▸ Excerpt to read
*** Begin section ***

My father always told me brief stories about where he grew up, in a tiny tiny village deep deep within the mountainside that still remains unmarked on maps today. It always seemed like a fairytale, or at least a sort of living you read about in outdated history books. I imagined a small, stone house nestled high within a clustering of mountains and valleys and a simple simple yet quite beautiful and peaceful kind of living. Well, I finally had the chance to make the trek into the mysterious place my father grew up and I have to say…it was nearly exactly how I had imagined it.


Story interlude: we were chugging along driving to the village; I was quite surprised that we could even get to it by car since there were no roads whatsoever 15 years ago. After zooming up and down small roads and sharp turns we were met by the delightful news that a bridge—the only bridge leading to where we needed to go—was under construction. Half of it was taken down so that it looked impossible to fit a sedan through. "No worries!" though, the villagers shouted, "you can certainly pass!" Folks, even I was doubtful, but as I have learned, you may as well trust the villagers if you have no other choice—we made it across.

youuuuuu shall nottttt....
...pass!
I won’t go in to the nitty of family history quite yet, but basically my father grew up here with his foster parents who love him more than I’ve ever seen his real parents do. It was a heartbreaking sort of experience, meeting them again as an adult capable of comprehending the complexity of their situation rather than as a 5-year-old child excited to play with chickens (I was still, however, very excited to play with chickens). Their soft spoken kindness and generosity brought me to tears.


  










The lifestyle is simple but the air and the water are lovely fresh here, untouched yet by neither smog nor (unfortunately) modern thinking. It broke my heart to meet their youngest daughter—beautiful, clever, hardworking—who is already a grandmother and obligated to stay in the mountains to raise pigs, just because she is the youngest. And a woman. Sun sets rather quickly in the winter time, where it’s off to bed to drift off to sleep before one is too aware of the cold that creeps into every orifice of the stone house during the night.

There is not a beast but a loyal pregnant dog that lives with my foster-grandparents here and helps watch over the pigs. She became my fast friend, accompanying me as I went around to explore. She gazes out into the mountains every now and then, just as my grandpa does, pining each day for my father to return.

*post title is from "Dirty Paws" / Of Monsters & Men

1/10/14

a happy january 1st in Beijing

A couple days after I returned from the countryside I zoomed off to the good ol’ capital of China on the high-speed rail, which went about 305km/hr. I had the good fortune of sitting next to a baby the entire ride there who took an immediate liking to me. Truly a miracle.

*** End section ***

Point-tracking records:
*** Begin section ***

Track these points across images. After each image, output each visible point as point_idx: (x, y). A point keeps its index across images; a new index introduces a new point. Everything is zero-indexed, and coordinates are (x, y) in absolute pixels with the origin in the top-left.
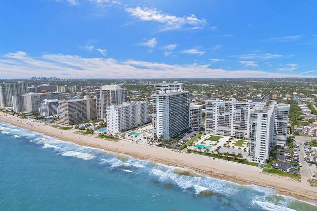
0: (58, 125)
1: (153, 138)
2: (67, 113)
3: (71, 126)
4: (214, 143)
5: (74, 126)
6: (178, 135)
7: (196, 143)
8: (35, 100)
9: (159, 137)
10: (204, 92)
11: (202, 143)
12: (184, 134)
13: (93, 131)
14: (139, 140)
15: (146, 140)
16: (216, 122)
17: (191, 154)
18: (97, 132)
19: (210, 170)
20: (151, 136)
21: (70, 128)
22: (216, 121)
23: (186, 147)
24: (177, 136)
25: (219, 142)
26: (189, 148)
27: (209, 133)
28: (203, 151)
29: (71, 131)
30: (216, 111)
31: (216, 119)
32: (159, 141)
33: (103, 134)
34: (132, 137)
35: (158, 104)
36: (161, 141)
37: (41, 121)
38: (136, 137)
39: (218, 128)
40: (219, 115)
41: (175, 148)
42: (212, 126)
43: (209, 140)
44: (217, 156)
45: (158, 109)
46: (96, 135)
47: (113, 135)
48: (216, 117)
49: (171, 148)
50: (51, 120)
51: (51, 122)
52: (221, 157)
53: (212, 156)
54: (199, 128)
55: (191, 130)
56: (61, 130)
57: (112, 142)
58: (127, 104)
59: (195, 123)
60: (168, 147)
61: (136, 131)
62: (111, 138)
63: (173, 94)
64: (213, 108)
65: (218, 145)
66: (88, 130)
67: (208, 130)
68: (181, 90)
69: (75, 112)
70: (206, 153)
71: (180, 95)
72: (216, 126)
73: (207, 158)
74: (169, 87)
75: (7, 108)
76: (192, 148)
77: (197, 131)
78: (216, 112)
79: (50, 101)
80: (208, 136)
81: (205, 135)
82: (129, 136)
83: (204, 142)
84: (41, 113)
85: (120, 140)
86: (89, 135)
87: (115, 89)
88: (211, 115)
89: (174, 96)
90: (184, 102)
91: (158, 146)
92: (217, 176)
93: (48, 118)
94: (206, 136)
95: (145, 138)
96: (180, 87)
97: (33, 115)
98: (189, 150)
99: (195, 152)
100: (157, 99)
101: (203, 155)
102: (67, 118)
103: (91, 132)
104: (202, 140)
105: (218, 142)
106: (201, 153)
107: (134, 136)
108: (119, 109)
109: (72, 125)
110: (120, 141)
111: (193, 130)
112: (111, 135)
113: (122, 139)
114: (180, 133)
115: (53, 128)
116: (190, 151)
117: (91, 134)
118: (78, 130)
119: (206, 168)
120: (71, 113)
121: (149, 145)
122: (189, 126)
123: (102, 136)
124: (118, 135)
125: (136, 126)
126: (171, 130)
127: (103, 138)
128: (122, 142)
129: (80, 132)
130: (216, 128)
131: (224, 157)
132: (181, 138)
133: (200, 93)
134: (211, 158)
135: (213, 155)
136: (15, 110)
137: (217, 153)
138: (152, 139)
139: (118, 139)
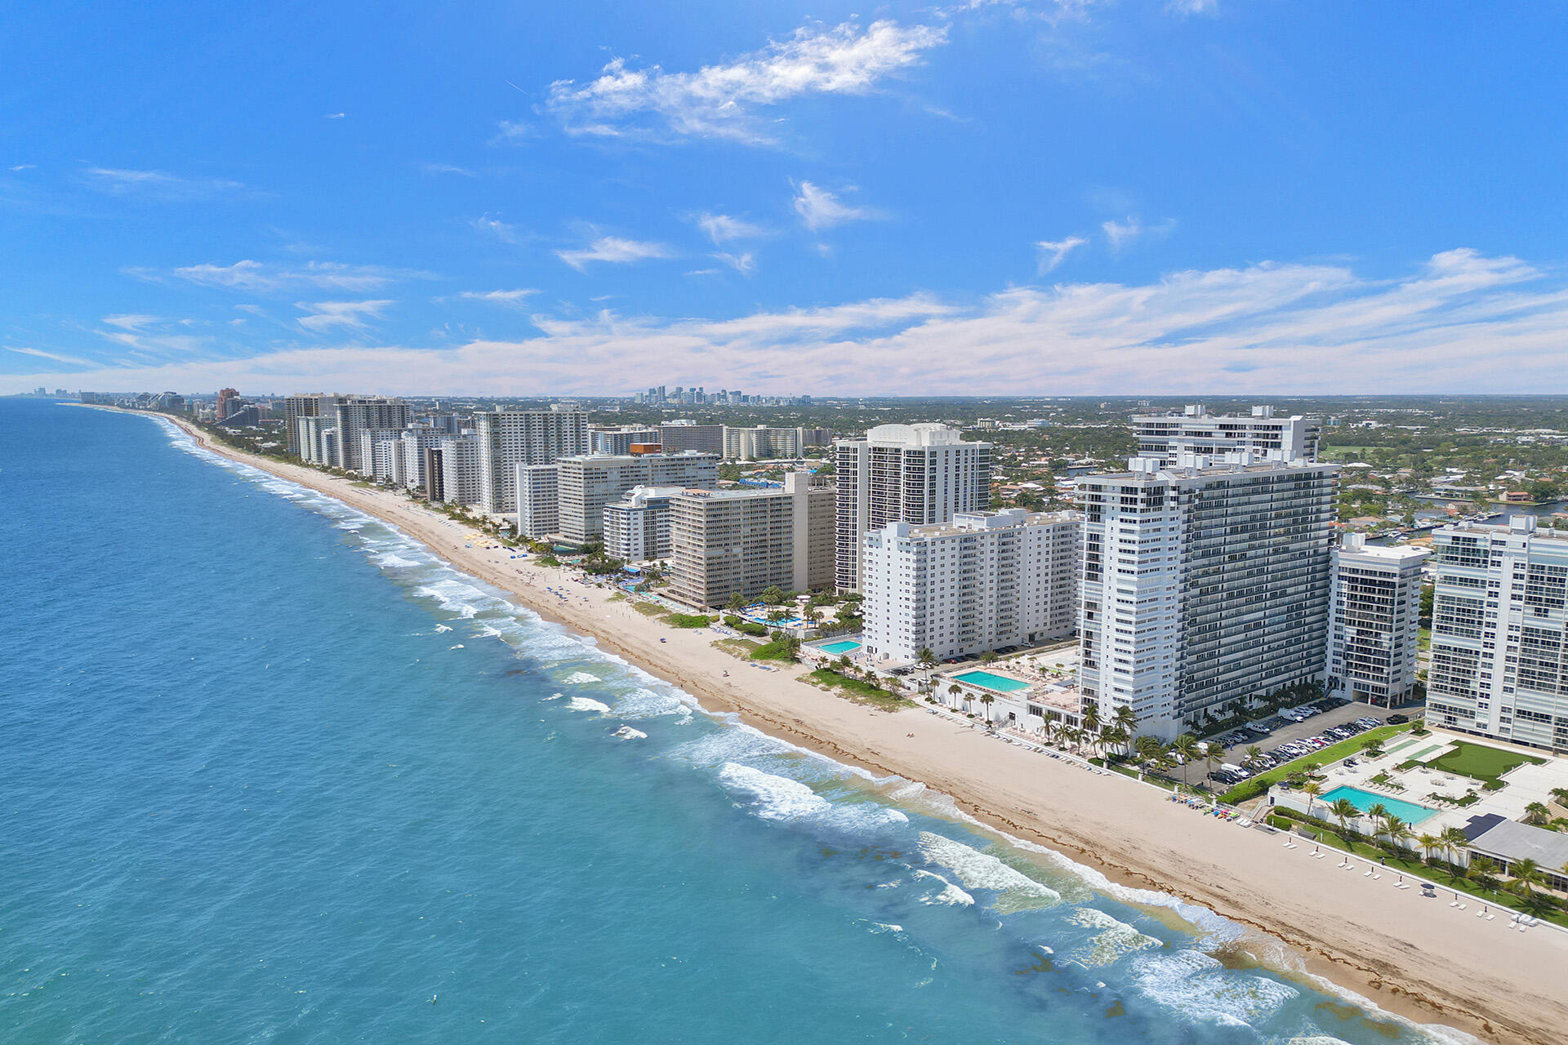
0: (665, 603)
1: (1081, 717)
2: (701, 552)
3: (711, 613)
4: (1459, 786)
5: (722, 614)
6: (1242, 713)
7: (1335, 776)
8: (600, 488)
9: (1107, 715)
10: (1518, 475)
11: (1381, 779)
12: (1283, 712)
13: (795, 644)
14: (1004, 716)
15: (1039, 721)
16: (1499, 662)
17: (1291, 840)
18: (811, 653)
19: (1379, 951)
20: (1069, 701)
21: (705, 623)
22: (1500, 652)
23: (1263, 789)
24: (1235, 722)
25: (1501, 784)
26: (1282, 797)
27: (1450, 723)
28: (1366, 826)
29: (707, 635)
30: (1505, 591)
31: (1501, 642)
32: (1108, 735)
33: (833, 663)
34: (969, 697)
35: (1112, 530)
36: (1120, 736)
37: (602, 579)
38: (987, 699)
39: (1510, 700)
40: (1526, 617)
41: (1200, 789)
42: (1475, 685)
43: (1435, 764)
44: (1456, 876)
45: (1110, 558)
46: (806, 668)
47: (880, 675)
48: (1502, 633)
49: (1170, 782)
50: (641, 581)
51: (639, 589)
52: (1486, 887)
53: (1422, 871)
54: (1394, 689)
55: (1335, 693)
56: (666, 630)
57: (869, 709)
58: (973, 523)
59: (1363, 655)
60: (1154, 776)
61: (999, 668)
62: (866, 687)
63: (1222, 475)
64: (1488, 574)
65: (1488, 804)
66: (776, 637)
67: (1440, 708)
68: (1286, 457)
69: (737, 550)
70: (1384, 846)
71: (1266, 481)
72: (1497, 683)
73: (1390, 875)
74: (1220, 436)
75: (497, 518)
76: (1297, 800)
77: (1379, 701)
78: (1504, 600)
79: (652, 493)
80: (1441, 741)
81: (1420, 732)
82: (955, 689)
83: (1398, 777)
84: (615, 546)
85: (911, 704)
86: (773, 664)
87: (926, 443)
88: (1468, 617)
89: (1221, 485)
90: (1300, 523)
91: (1098, 762)
92: (1419, 1000)
93: (634, 567)
94: (1424, 743)
95: (1035, 711)
96: (1287, 438)
97: (586, 550)
98: (1281, 811)
99: (1314, 826)
100: (1112, 502)
101: (1366, 853)
102: (700, 575)
103: (787, 650)
104: (1386, 763)
105: (1494, 784)
106: (1351, 840)
107: (978, 695)
108: (921, 544)
109: (720, 608)
110: (904, 713)
111: (1349, 693)
112: (870, 675)
113: (920, 700)
114: (1257, 704)
115: (639, 618)
116: (1282, 818)
117: (785, 659)
118: (735, 634)
119: (1356, 940)
120: (720, 552)
121: (1053, 750)
122: (1328, 671)
123: (829, 674)
124: (904, 679)
125: (1014, 641)
126: (1187, 682)
127: (831, 684)
128: (915, 715)
129: (741, 643)
130: (1498, 698)
131: (1509, 888)
132: (1252, 736)
133: (1485, 480)
134: (1414, 881)
135: (1434, 862)
136: (525, 528)
137: (1458, 856)
138: (1071, 720)
139: (899, 697)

*** End section ***

▸ Problems to work on
a - Read the three statements below and decide whether each agrees with the travel post about the mountain village. Answer yes or no for each, and quote the deciding words of the post exactly. (i) Fifteen years ago, roads led to the village. (ii) The writer's father grew up in the village with his foster parents. (iii) The high-speed rail to Beijing traveled at about 305 km/hr.
b - Write the next part of the travel post about the mountain village, picking up after its final sentence.

▸ Task-by-task answers
a -
(i) No: "there were no roads whatsoever 15 years ago."
(ii) Yes: "my father grew up here with his foster parents"
(iii) Yes: "which went about 305km/hr."

b -
After 10 hours, I arrived in Beijing! West. A different railway station than I had planned. And I quickly learned that Beijing Mandarin has a very different, unique twang (rrrrrrr) to it that led to a very, very, very confusing first conversation between me and a taxi driver who was not having it trying to understand my Hakka-not-Mandarin-English hybrid of a language. Talk about a crash course in Mandarin. Fortunately we eventually settled on a good drop off point nearish to the hostel I was to stay at, and only after an hour of being lost in the dark hutongs of Beijing did I find the shining beacon of the hostel, and Peach, a very nice yet sassy receptionist. It was smooth sailing from there.

Shijia Hutong, my temporary home-sweet-home
The next six days were a combination of fast learning and fun adventures, both alone and with my friend Ashton who is currently teaching English at a school in Daxing, Beijing. Highlights include learning to haggle (sort of), becoming a “regular” at the noodle place at the end of my hutong, befriending local convenience store owners, managing to communicate with locals and sometimes even passing off as one, making new international friends, and of course discovering much of what Beijing has to offer. It is a magnificent city indeed, with its imperial ancient history never for a second falling under the shadow of the prominent and proud modern architecture, of the city's current age of rapid development.

Highlights of local exploration and blind navigation include:

An overly welcoming bar to internationals.
Perusing the night market...
...and falling victim to aggressive vendors.
New Year's Eve spent in a cozy cozy rickshaw in traffic
(they're this big)
New Years, which, by the way, the Chinese in China hardly bat an eyelash at. So happy January 1st and good tidings to you all. Sincere apologies to my nice new Canadian friends whom I severely misinformed, by saying that there would probably be “fireworks or something cool!” at Tiananmen Square on new year’s eve, which there were not. The real new year’s this year is January 31st, where the whole country will go bezoomy during weeks of celebrations.

And now an interlude of some #solo #outfitrepeating travel pictures:

me and the Forbidden City
me and the walkway to the sacrifice hall in the Temple of Heaven
me and the Altar of Prayer for Good Harvests
me and another prayer hall
me, just beyond the Sixty Year Gate. check out that angle.
me and the Sixty Year Gate
me and a brass-knobby door
me and Tiananmen Square
me (and Ashton) making the tough trek up the Great Wall
me and the Great Wall
and again, because it's an ancient wonder of the world and such after all
While the temples and the Forbidden City were certainly magnificent in their distinctive Chinese architecture and style and grandiosity, the Great Wall was definitely the most thrilling experience. At the peak of where we climbed, the wall seemed to wind on endlessly, intertwined comfortably with the mountains. I often stopped to stare off into the distance that hazy day, imagining what it must have been like to walk these walls when it stood for its original purpose.

in all its glory
Another unexpectedly fun part of seeing the Great Wall were the sliding cars! which slowly lugged you up one side of the wall in a slow, rickety-kind-of roller coaster seat in an unfinished carnival-sort-of vibe. Still fun though, highly recommended to avoid climbing too much as some steps near the top of the wall were up to my knees. Would be an epic venue for stadiums.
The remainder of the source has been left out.